The AAPD strongly believes that the treating dentist determines the medical necessity for sedation/general anesthesia3 consistent with accepted guidelines on sedation and general anesthesia9 . The AAPD strongly encourages third-party payors to:
- recognize that sedation or general anesthesia is necessary to deliver compassionate, quality oral health care to some infants, children, adolescents, and persons with special health care needs.
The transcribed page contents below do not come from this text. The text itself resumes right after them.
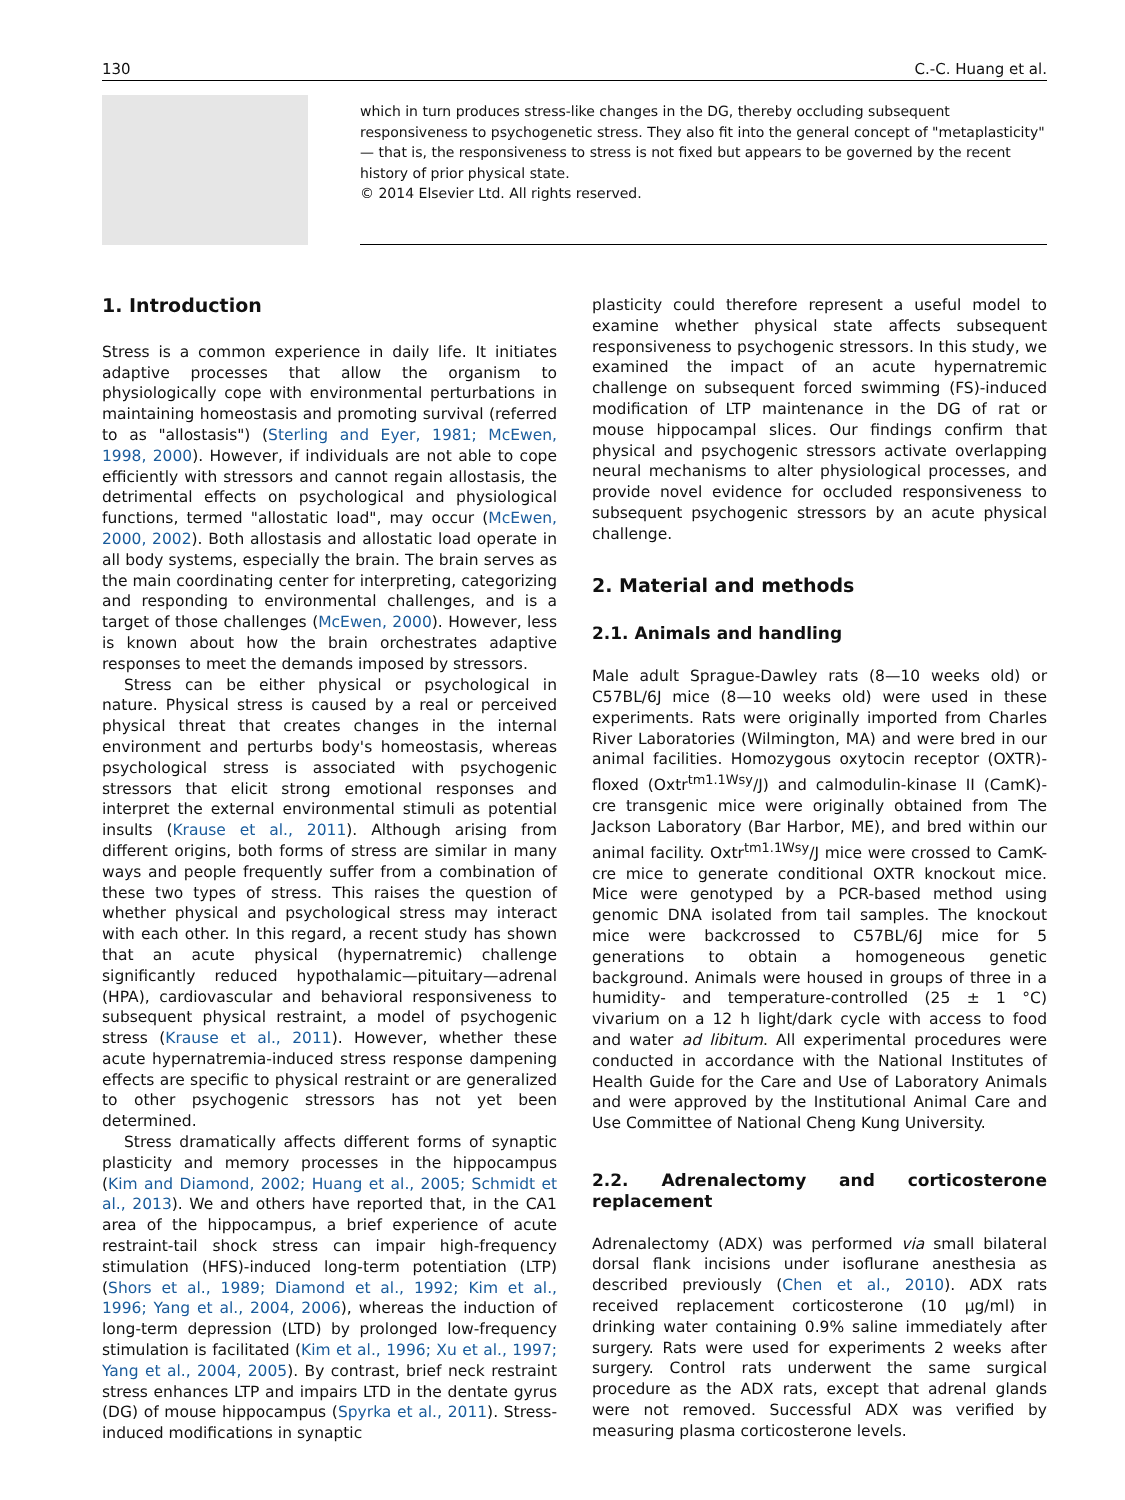130 C.-C. Huang et al.
which in turn produces stress-like changes in the DG, thereby occluding subsequent responsiveness to psychogenetic stress. They also fit into the general concept of "metaplasticity" — that is, the responsiveness to stress is not fixed but appears to be governed by the recent history of prior physical state.
© 2014 Elsevier Ltd. All rights reserved.
1. Introduction
Stress is a common experience in daily life. It initiates adaptive processes that allow the organism to physiologically cope with environmental perturbations in maintaining homeostasis and promoting survival (referred to as "allostasis") (Sterling and Eyer, 1981; McEwen, 1998, 2000). However, if individuals are not able to cope efficiently with stressors and cannot regain allostasis, the detrimental effects on psychological and physiological functions, termed "allostatic load", may occur (McEwen, 2000, 2002). Both allostasis and allostatic load operate in all body systems, especially the brain. The brain serves as the main coordinating center for interpreting, categorizing and responding to environmental challenges, and is a target of those challenges (McEwen, 2000). However, less is known about how the brain orchestrates adaptive responses to meet the demands imposed by stressors.
Stress can be either physical or psychological in nature. Physical stress is caused by a real or perceived physical threat that creates changes in the internal environment and perturbs body's homeostasis, whereas psychological stress is associated with psychogenic stressors that elicit strong emotional responses and interpret the external environmental stimuli as potential insults (Krause et al., 2011). Although arising from different origins, both forms of stress are similar in many ways and people frequently suffer from a combination of these two types of stress. This raises the question of whether physical and psychological stress may interact with each other. In this regard, a recent study has shown that an acute physical (hypernatremic) challenge significantly reduced hypothalamic—pituitary—adrenal (HPA), cardiovascular and behavioral responsiveness to subsequent physical restraint, a model of psychogenic stress (Krause et al., 2011). However, whether these acute hypernatremia-induced stress response dampening effects are specific to physical restraint or are generalized to other psychogenic stressors has not yet been determined.
Stress dramatically affects different forms of synaptic plasticity and memory processes in the hippocampus (Kim and Diamond, 2002; Huang et al., 2005; Schmidt et al., 2013). We and others have reported that, in the CA1 area of the hippocampus, a brief experience of acute restraint-tail shock stress can impair high-frequency stimulation (HFS)-induced long-term potentiation (LTP) (Shors et al., 1989; Diamond et al., 1992; Kim et al., 1996; Yang et al., 2004, 2006), whereas the induction of long-term depression (LTD) by prolonged low-frequency stimulation is facilitated (Kim et al., 1996; Xu et al., 1997; Yang et al., 2004, 2005). By contrast, brief neck restraint stress enhances LTP and impairs LTD in the dentate gyrus (DG) of mouse hippocampus (Spyrka et al., 2011). Stress-induced modifications in synaptic
plasticity could therefore represent a useful model to examine whether physical state affects subsequent responsiveness to psychogenic stressors. In this study, we examined the impact of an acute hypernatremic challenge on subsequent forced swimming (FS)-induced modification of LTP maintenance in the DG of rat or mouse hippocampal slices. Our findings confirm that physical and psychogenic stressors activate overlapping neural mechanisms to alter physiological processes, and provide novel evidence for occluded responsiveness to subsequent psychogenic stressors by an acute physical challenge.
2. Material and methods
2.1. Animals and handling
Male adult Sprague-Dawley rats (8—10 weeks old) or C57BL/6J mice (8—10 weeks old) were used in these experiments. Rats were originally imported from Charles River Laboratories (Wilmington, MA) and were bred in our animal facilities. Homozygous oxytocin receptor (OXTR)-floxed (Oxtr<sup>tm1.1Wsy</sup>/J) and calmodulin-kinase II (CamK)-cre transgenic mice were originally obtained from The Jackson Laboratory (Bar Harbor, ME), and bred within our animal facility. Oxtr<sup>tm1.1Wsy</sup>/J mice were crossed to CamK-cre mice to generate conditional OXTR knockout mice. Mice were genotyped by a PCR-based method using genomic DNA isolated from tail samples. The knockout mice were backcrossed to C57BL/6J mice for 5 generations to obtain a homogeneous genetic background. Animals were housed in groups of three in a humidity- and temperature-controlled (25 ± 1 °C) vivarium on a 12 h light/dark cycle with access to food and water ad libitum. All experimental procedures were conducted in accordance with the National Institutes of Health Guide for the Care and Use of Laboratory Animals and were approved by the Institutional Animal Care and Use Committee of National Cheng Kung University.
2.2. Adrenalectomy and corticosterone replacement
Adrenalectomy (ADX) was performed via small bilateral dorsal flank incisions under isoflurane anesthesia as described previously (Chen et al., 2010). ADX rats received replacement corticosterone (10 μg/ml) in drinking water containing 0.9% saline immediately after surgery. Rats were used for experiments 2 weeks after surgery. Control rats underwent the same surgical procedure as the ADX rats, except that adrenal glands were not removed. Successful ADX was verified by measuring plasma corticosterone levels.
- include sedation, general anesthesia, and related facility services as benefits of health insurance without discrimination between the medical or dental nature of the procedure.
- end denial of reimbursement for sedation, general anesthesia, and facility costs related to the delivery of oral health care.
- regularly consult the AAPD and the ADA with respect to the development of benefit plans that best serve the oral health interests of infants, children, adolescents, and patients with special care needs.38
The AAPD encourages all states to enact legislation that requires third-party payors to reimburse for facility and sedation/ general anesthesia costs associated with providing oral health care for children.